Extrañas noticias se difundieron por las plazas del distrito. El orgulloso patrón de un caserío de Martxuta perdió los nervios por efecto del calor y, un domingo, desmontó con un destornillador su tractor Renault de tracción en las cuatro ruedas y lanzó, con rabia, todas las piezas al río Biduze. No había elección en ese peligroso territorio que separa la muerte de la locura.
Insólitas aves rasgaban la quietud del cielo. Volaban sin mover las alas, como si quisieran arrojar sobre los pueblos la mala suerte.

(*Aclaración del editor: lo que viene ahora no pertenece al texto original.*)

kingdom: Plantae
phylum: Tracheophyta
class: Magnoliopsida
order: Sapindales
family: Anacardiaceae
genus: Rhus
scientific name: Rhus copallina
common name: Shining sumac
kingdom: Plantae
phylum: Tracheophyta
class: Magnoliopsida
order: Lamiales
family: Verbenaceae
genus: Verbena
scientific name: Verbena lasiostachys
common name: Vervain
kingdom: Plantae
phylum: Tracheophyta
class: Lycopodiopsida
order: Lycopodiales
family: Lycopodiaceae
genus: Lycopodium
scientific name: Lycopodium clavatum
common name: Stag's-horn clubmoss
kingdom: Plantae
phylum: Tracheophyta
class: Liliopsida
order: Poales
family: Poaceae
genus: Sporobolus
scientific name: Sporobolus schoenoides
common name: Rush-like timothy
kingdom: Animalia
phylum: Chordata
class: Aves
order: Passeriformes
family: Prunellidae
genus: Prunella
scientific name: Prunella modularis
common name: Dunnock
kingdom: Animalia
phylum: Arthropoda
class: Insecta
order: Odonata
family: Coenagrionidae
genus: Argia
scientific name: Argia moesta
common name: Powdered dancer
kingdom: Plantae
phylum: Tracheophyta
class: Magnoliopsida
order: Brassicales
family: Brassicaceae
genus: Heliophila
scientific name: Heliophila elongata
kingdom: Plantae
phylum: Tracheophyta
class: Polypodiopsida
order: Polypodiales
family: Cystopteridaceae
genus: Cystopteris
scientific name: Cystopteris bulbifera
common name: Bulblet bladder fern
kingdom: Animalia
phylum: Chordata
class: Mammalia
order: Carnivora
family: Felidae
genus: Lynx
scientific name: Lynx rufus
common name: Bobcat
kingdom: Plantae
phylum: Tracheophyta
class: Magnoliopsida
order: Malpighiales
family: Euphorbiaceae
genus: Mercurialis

Los niños las señalaban con el dedo:
-¡mira, mamá!
-¡qué pájaro más bonito!
-calla... que estoy viendo laruletalafortuna...
Y con dos bofetadas el niño se iba a la puerta y se quedaba mirando a las gigantescas aves blanquinegras, mientras dibujaba en el suelo de polvo calcinado impacientes gotas de una anhelada llovizna.
Los desórdenes de las hormonas que controlan la memoria acarrearon graves consecuencias, especialmente en lo relativo a la información. Se estaba propagando por los alrededores un tipo concreto de envidia. Por ejemplo, cuando se supo que en el Sahel habían caído dos milímetros cúbicos de agua y que con esto las sedentarizadas familias de tuaregs asegurarían su producción anual de alimentos:
-siempre llueve donde no hace falta...
-nuestro pobre maíz.
O también, en la misma línea, cuando la televisión nacional, además de mostrar los problemas circulatorios del periférico parisino y perderse en loas a la obra Ophelie del dramaturgo Felice, mostró las imágenes de las graves inundaciones de Texas, con casas destruídas y ráfagas de viento de doscientos kilómetros por hora, se escucharon comentarios envidiosos:
-desde luego esos americanos...
-esos sí que son hombres.
El pueblo llano se domina exacerbando sus deseos.